**Exercise aim:** Format the text read from every item below as a JSON list of strings, one string per line, skipping blank lines. Leave the pictures out of your answer.

**Given records:**
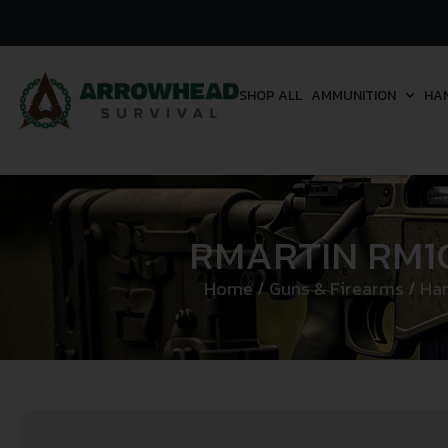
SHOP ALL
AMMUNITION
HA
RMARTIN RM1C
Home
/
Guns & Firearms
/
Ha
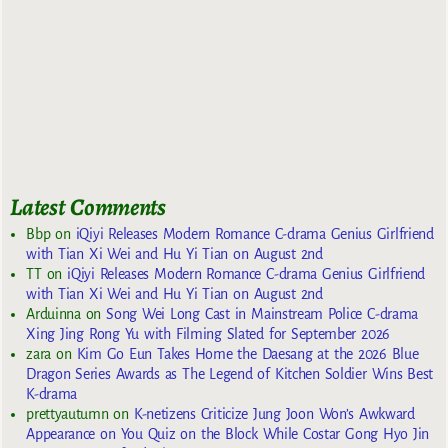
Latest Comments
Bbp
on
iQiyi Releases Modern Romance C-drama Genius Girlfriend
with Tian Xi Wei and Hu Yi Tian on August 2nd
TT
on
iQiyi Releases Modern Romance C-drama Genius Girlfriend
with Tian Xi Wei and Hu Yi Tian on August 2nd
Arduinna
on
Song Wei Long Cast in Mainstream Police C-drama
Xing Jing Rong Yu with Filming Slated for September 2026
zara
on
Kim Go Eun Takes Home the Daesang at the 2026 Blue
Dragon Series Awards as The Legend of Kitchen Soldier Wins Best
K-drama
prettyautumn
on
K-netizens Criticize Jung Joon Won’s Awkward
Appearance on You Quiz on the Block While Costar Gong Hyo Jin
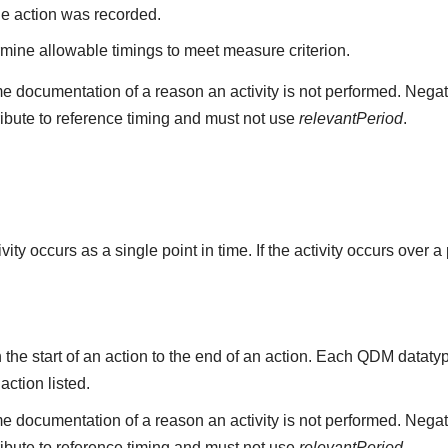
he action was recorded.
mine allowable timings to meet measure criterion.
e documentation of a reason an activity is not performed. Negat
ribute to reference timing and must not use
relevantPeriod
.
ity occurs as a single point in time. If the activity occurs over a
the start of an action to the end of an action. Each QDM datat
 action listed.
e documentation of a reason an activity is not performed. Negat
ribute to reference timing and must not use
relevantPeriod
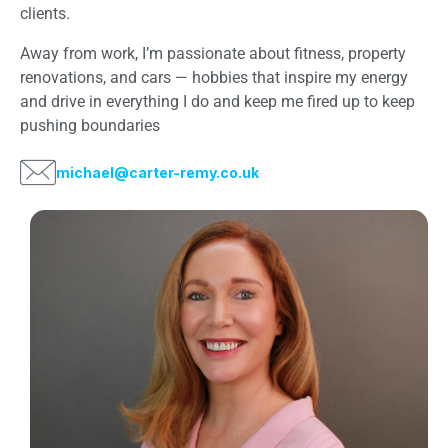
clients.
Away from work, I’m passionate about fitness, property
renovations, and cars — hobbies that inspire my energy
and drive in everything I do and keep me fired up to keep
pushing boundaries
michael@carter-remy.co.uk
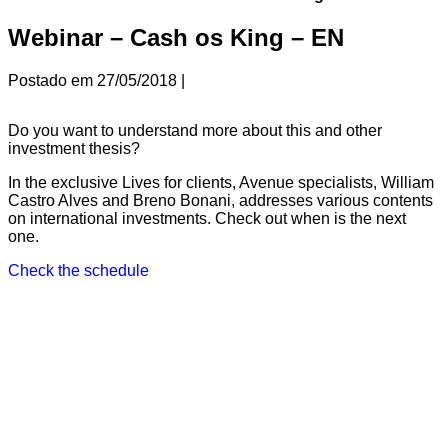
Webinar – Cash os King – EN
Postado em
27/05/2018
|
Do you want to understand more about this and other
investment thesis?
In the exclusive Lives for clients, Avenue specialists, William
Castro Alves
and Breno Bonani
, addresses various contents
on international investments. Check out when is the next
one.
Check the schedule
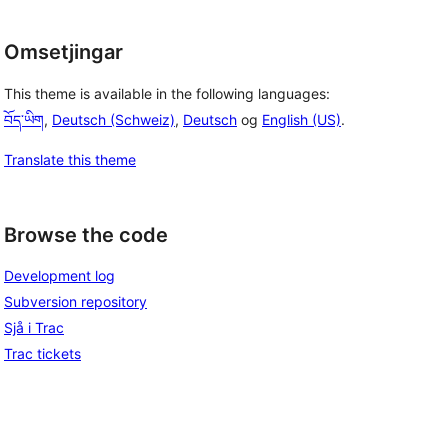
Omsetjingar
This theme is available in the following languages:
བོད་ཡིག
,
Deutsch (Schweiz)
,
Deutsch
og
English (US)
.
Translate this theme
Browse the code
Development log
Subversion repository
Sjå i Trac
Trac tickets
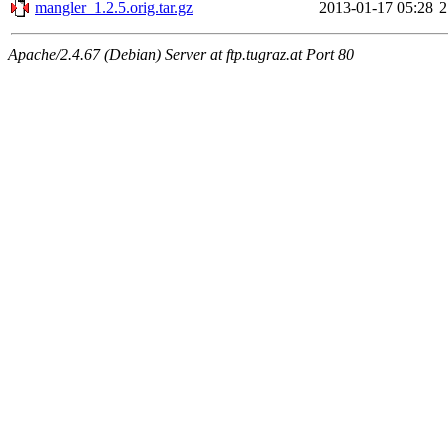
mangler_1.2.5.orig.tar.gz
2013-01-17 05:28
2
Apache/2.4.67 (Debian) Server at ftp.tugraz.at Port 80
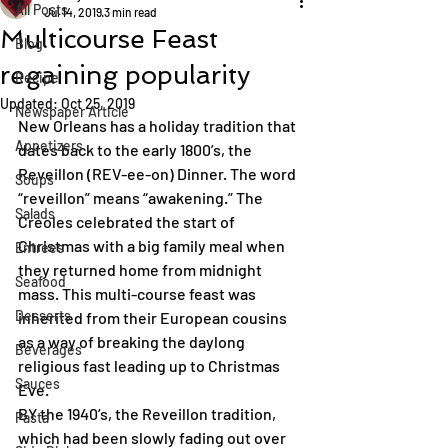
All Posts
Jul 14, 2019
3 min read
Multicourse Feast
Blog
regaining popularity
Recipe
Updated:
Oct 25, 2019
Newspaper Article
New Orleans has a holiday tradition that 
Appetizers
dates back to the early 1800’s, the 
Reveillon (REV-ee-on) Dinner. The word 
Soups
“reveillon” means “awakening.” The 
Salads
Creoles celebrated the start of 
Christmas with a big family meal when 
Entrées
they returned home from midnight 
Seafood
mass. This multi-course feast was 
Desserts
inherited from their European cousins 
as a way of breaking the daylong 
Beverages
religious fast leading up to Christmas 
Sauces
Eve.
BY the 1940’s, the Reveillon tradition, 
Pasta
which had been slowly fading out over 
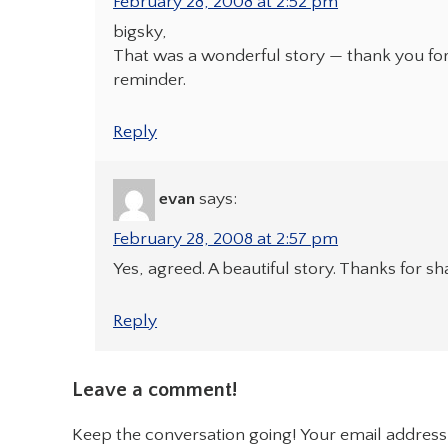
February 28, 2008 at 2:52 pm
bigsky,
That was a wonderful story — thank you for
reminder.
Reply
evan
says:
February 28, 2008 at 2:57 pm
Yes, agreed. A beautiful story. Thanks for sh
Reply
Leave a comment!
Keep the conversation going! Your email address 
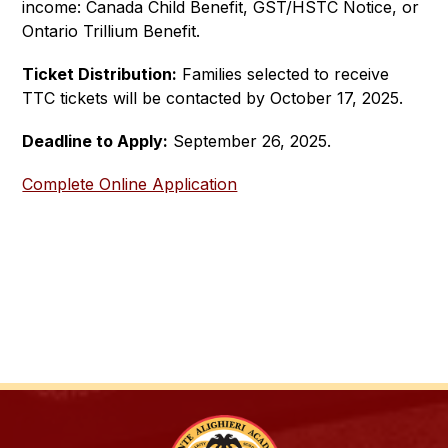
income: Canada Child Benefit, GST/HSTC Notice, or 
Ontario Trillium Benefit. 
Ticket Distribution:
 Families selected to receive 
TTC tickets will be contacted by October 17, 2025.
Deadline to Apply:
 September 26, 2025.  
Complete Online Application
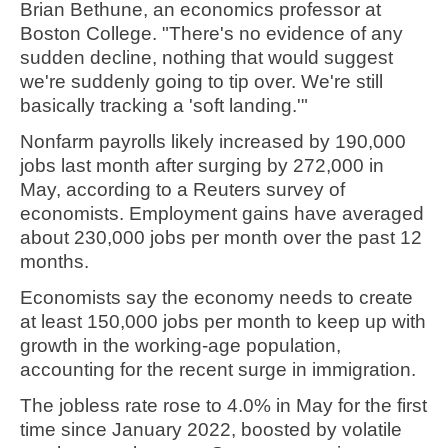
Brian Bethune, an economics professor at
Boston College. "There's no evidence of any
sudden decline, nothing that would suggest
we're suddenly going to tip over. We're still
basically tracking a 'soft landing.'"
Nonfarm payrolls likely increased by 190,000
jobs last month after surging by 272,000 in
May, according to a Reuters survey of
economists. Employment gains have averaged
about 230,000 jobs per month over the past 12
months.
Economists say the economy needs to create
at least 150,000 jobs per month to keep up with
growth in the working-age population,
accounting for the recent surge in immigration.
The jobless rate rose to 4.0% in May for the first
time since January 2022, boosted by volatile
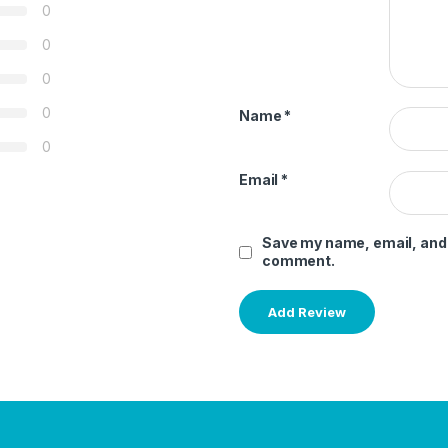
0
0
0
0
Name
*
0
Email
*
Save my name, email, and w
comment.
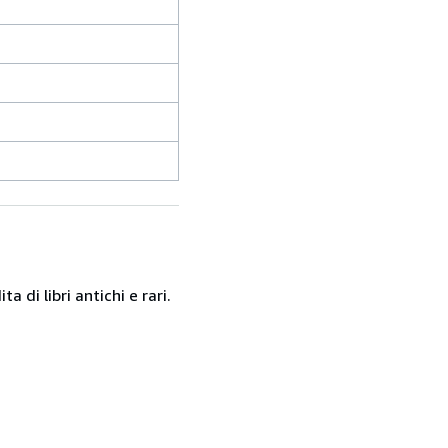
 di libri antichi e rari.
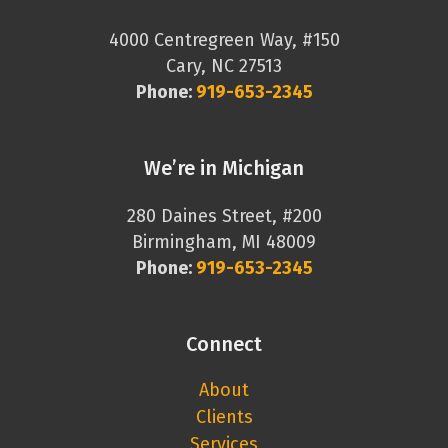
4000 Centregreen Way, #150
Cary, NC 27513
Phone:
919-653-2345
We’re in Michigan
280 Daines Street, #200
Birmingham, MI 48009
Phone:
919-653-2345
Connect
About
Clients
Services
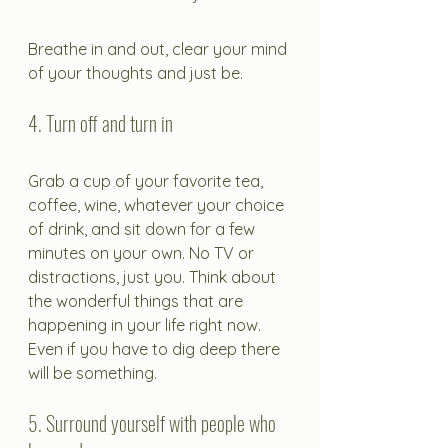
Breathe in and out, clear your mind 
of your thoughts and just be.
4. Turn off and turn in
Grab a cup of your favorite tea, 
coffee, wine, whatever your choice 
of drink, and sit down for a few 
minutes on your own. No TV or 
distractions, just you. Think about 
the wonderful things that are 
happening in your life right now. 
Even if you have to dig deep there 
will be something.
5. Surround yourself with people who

**Output of the task:**
[
  "SHOP ALL",
  "AMMUNITION",
  "HA",
  "RMARTIN RM1C",
  "Home",
  "/",
  "Guns & Firearms",
  "/",
  "Ha",
  "Latest Comments",
  "Bbp",
  "on",
  "iQiyi Releases Modern Romance C-drama Genius Girlfriend",
  "with Tian Xi Wei and Hu Yi Tian on August 2nd",
  "TT",
  "on",
  "iQiyi Releases Modern Romance C-drama Genius Girlfriend",
  "with Tian Xi Wei and Hu Yi Tian on August 2nd",
  "Arduinna",
  "on",
  "Song Wei Long Cast in Mainstream Police C-drama",
  "Xing Jing Rong Yu with Filming Slated for September 2026",
  "zara",
  "on",
  "Kim Go Eun Takes Home the Daesang at the 2026 Blue",
  "Dragon Series Awards as The Legend of Kitchen Soldier Wins Best",
  "K-drama",
  "prettyautumn",
  "on",
  "K-netizens Criticize Jung Joon Won’s Awkward",
  "Appearance on You Quiz on the Block While Costar Gong Hyo Jin",
  "he action was recorded.",
  "mine allowable timings to meet measure criterion.",
  "e documentation of a reason an activity is not performed. Negat",
  "ribute to reference timing and must not use",
  "relevantPeriod",
  ".",
  "ity occurs as a single point in time. If the activity occurs over a",
  "the start of an action to the end of an action. Each QDM datat",
  " action listed.",
  "e documentation of a reason an activity is not performed. Negat",
  "ribute to reference timing and must not use",
  "relevantPeriod",
  "clients.",
  "Away from work, I’m passionate about fitness, property",
  "renovations, and cars — hobbies that inspire my energy",
  "and drive in everything I do and keep me fired up to keep",
  "pushing boundaries",
  "michael@carter-remy.co.uk",
  "Webinar – Cash os King – EN",
  "Postado em",
  "27/05/2018",
  "|",
  "Do you want to understand more about this and other",
  "investment thesis?",
  "In the exclusive Lives for clients, Avenue specialists, William",
  "Castro Alves",
  "and Breno Bonani",
  ", addresses various contents",
  "on international investments. Check out when is the next",
  "one.",
  "Check the schedule",
  "Omsetjingar",
  "This theme is available in the following languages:",
  "བོད་ཡིག",
  ",",
  "Deutsch (Schweiz)",
  ",",
  "Deutsch",
  "og",
  "English (US)",
  ".",
  "Translate this theme",
  "Browse the code",
  "Development log",
  "Subversion repository",
  "Sjå i Trac",
  "Trac tickets",
  "mangler_1.2.5.orig.tar.gz",
  "2013-01-17 05:28",
  "2",
  "Apache/2.4.67 (Debian) Server at ftp.tugraz.at Port 80",
  "All Posts",
  "Jul 14, 2019",
  "3 min read",
  "Multicourse Feast",
  "Blog",
  "regaining popularity",
  "Recipe",
  "Updated:",
  "Oct 25, 2019",
  "Newspaper Article",
  "New Orleans has a holiday tradition that ",
  "Appetizers",
  "dates back to the early 1800’s, the ",
  "Reveillon (REV-ee-on) Dinner. The word ",
  "Soups",
  "“reveillon” means “awakening.” The ",
  "Salads",
  "Creoles celebrated the start of ",
  "Christmas with a big family meal when ",
  "Entrées",
  "they returned home from midnight ",
  "Seafood",
  "mass. This multi-course feast was ",
  "Desserts",
  "inherited from their European cousins ",
  "as a way of breaking the daylong ",
  "Beverages",
  "religious fast leading up to Christmas ",
  "Sauces",
  "Eve.",
  "BY the 1940’s, the Reveillon tradition, ",
  "Pasta",
  "which had been slowly fading out over ",
  "February 28, 2008 at 2:52 pm",
  "bigsky,",
  "That was a wonderful story — thank you for",
  "reminder.",
  "Reply",
  "evan",
  "says:",
  "February 28, 2008 at 2:57 pm",
  "Yes, agreed. A beautiful story. Thanks for sh",
  "Reply",
  "Leave a comment!",
  "Keep the conversation going! Your email address ",
  "income: Canada Child Benefit, GST/HSTC Notice, or ",
  "Ontario Trillium Benefit. ",
  "Ticket Distribution:",
  " Families selected to receive ",
  "TTC tickets will be contacted by October 17, 2025.",
  "Deadline to Apply:",
  " September 26, 2025.  ",
  "Complete Online Application",
  "Brian Bethune, an economics professor at",
  "Boston College. \"There's no evidence of any",
  "sudden decline, nothing that would suggest",
  "we're suddenly going to tip over. We're still",
  "basically tracking a 'soft landing.'\"",
  "Nonfarm payrolls likely increased by 190,000",
  "jobs last month after surging by 272,000 in",
  "May, according to a Reuters survey of",
  "economists. Employment gains have averaged",
  "about 230,000 jobs per month over the past 12",
  "months.",
  "Economists say the economy needs to create",
  "at least 150,000 jobs per month to keep up with",
  "growth in the working-age population,",
  "accounting for the recent surge in immigration.",
  "The jobless rate rose to 4.0% in May for the first",
  "time since January 2022, boosted by volatile",
  "0",
  "0",
  "0",
  "0",
  "Name",
  "*",
  "0",
  "Email",
  "*",
  "Save my name, email, and w",
  "comment.",
  " di libri antichi e rari.",
  "4000 Centregreen Way, #150",
  "Cary, NC 27513",
  "Phone:",
  "919-653-2345",
  "We’re in Michigan",
  "280 Daines Street, #200",
  "Birmingham, MI 48009",
  "Phone:",
  "919-653-2345",
  "Connect",
  "About",
  "Clients",
  "Services",
  "Breathe in and out, clear your mind ",
  "of your thoughts and just be.",
  "4. Turn off and turn in",
  "Grab a cup of your favorite tea, ",
  "coffee, wine, whatever your choice ",
  "of drink, and sit down for a few ",
  "minutes on your own. No TV or ",
  "distractions, just you. Think about ",
  "the wonderful things that are ",
  "happening in your life right now. ",
  "Even if you have to dig deep there ",
  "will be something.",
  "5. Surround yourself with people who"
]